## Data supplied
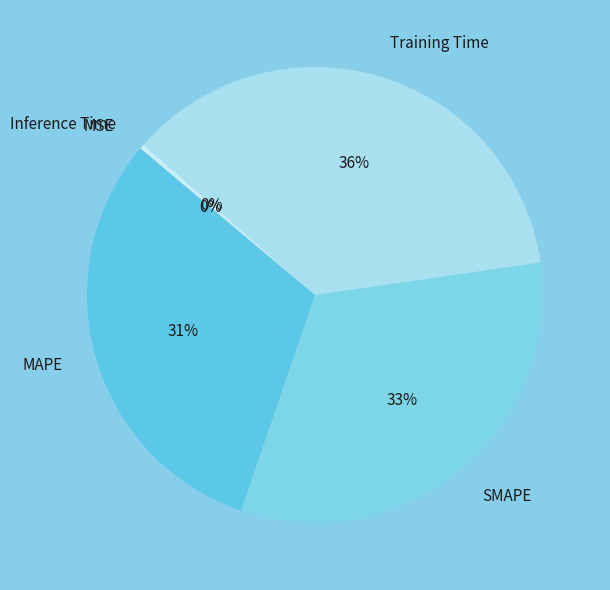

Combined, do Training Time and SMAPE account for over 50%?

Yes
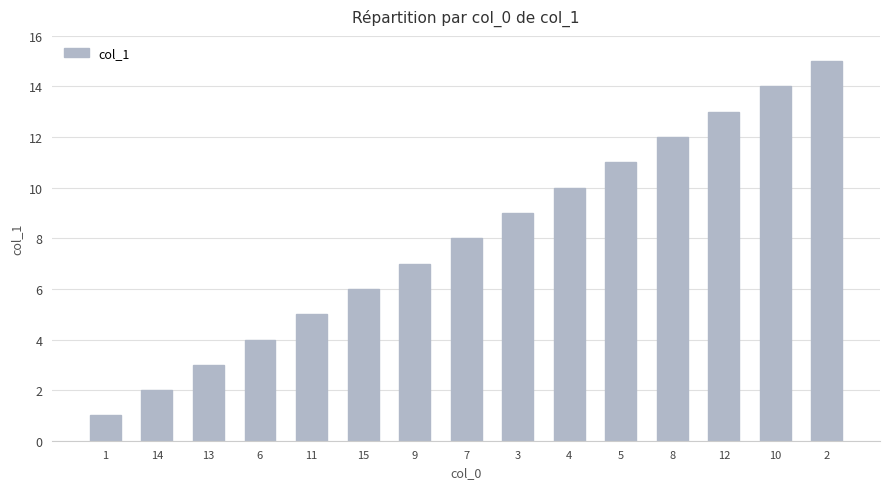

Rank the categories by value from lowest to highest.

1, 14, 13, 6, 11, 15, 9, 7, 3, 4, 5, 8, 12, 10, 2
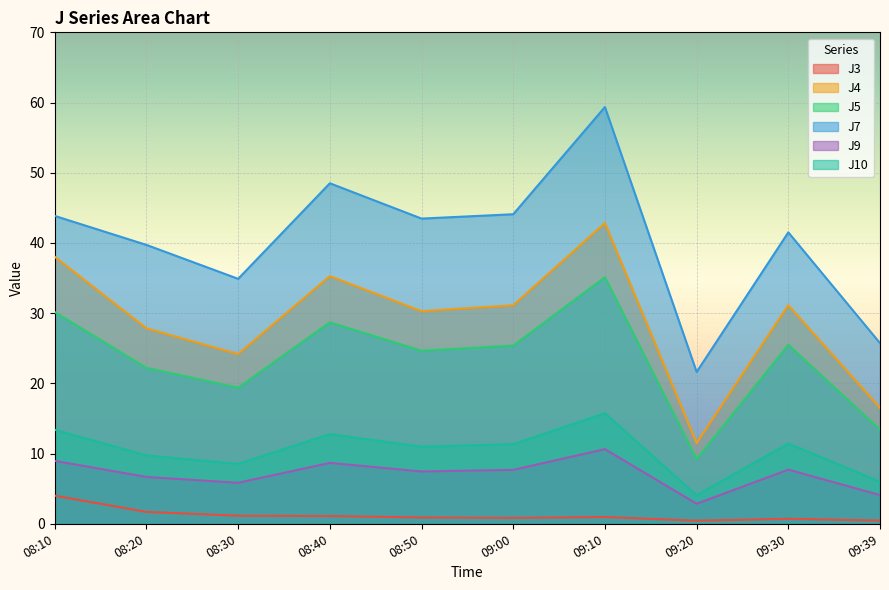

What is the difference between the maximum and minimum values in the J10 series?

11.7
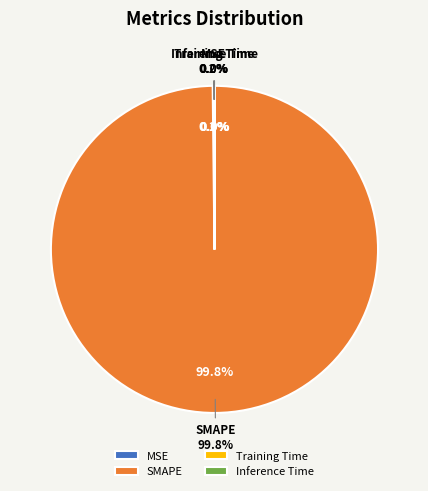

What percentage is the SMAPE slice, to the nearest percent?

100%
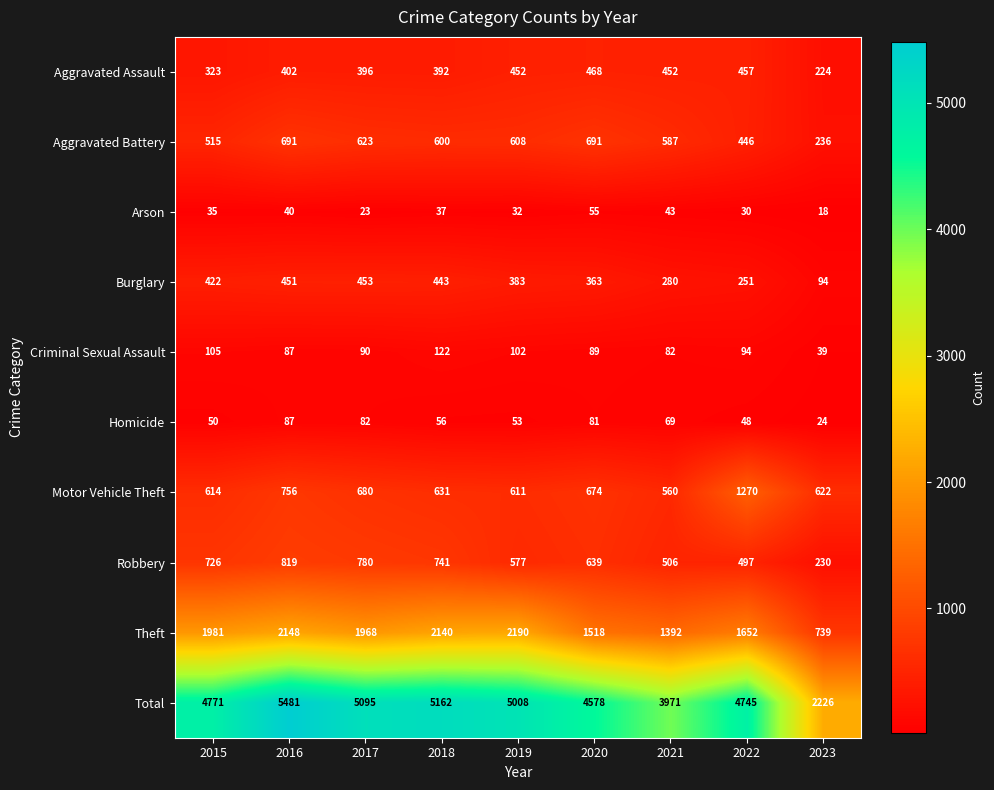

How many values in the Arson series are below 35?

4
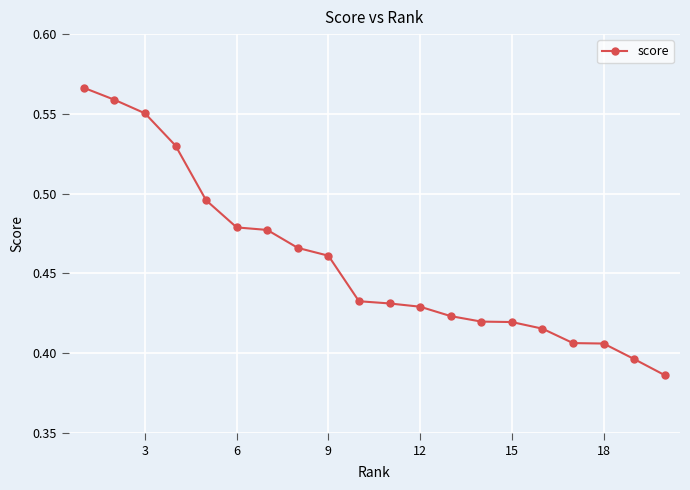

Count the values in the range 0 to 1.

20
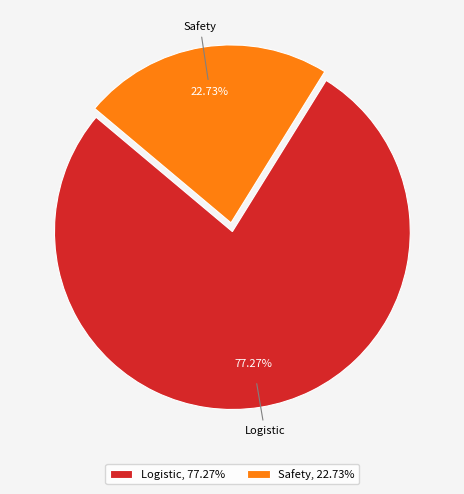

Is there a majority slice in this chart?

Yes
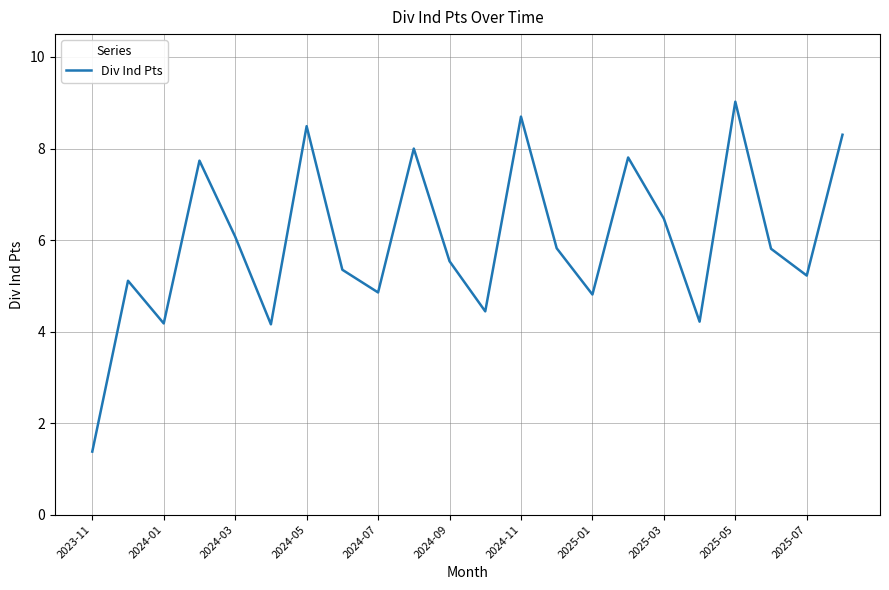

What is the maximum value shown in the chart?

9.0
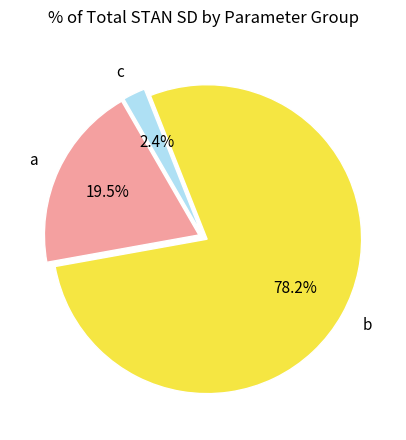

Is a the majority of the pie?

No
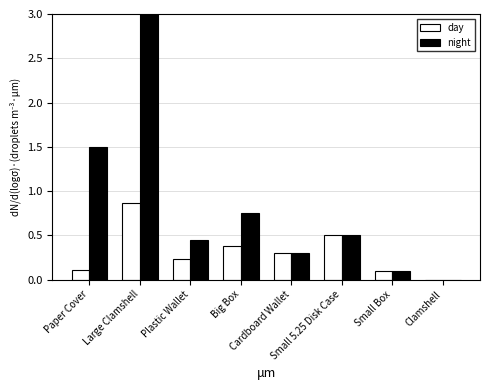

How many bars are there in each group?

2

## Problem statement
Please reproduce all of the lines above word for word, leaving the pictures out.

## Written answer
Combined, do Training Time and SMAPE account for over 50%?

Yes

Rank the categories by value from lowest to highest.

1, 14, 13, 6, 11, 15, 9, 7, 3, 4, 5, 8, 12, 10, 2

What is the difference between the maximum and minimum values in the J10 series?

11.7

What percentage is the SMAPE slice, to the nearest percent?

100%

How many values in the Arson series are below 35?

4

Count the values in the range 0 to 1.

20

Is there a majority slice in this chart?

Yes

What is the maximum value shown in the chart?

9.0

Is a the majority of the pie?

No

How many bars are there in each group?

2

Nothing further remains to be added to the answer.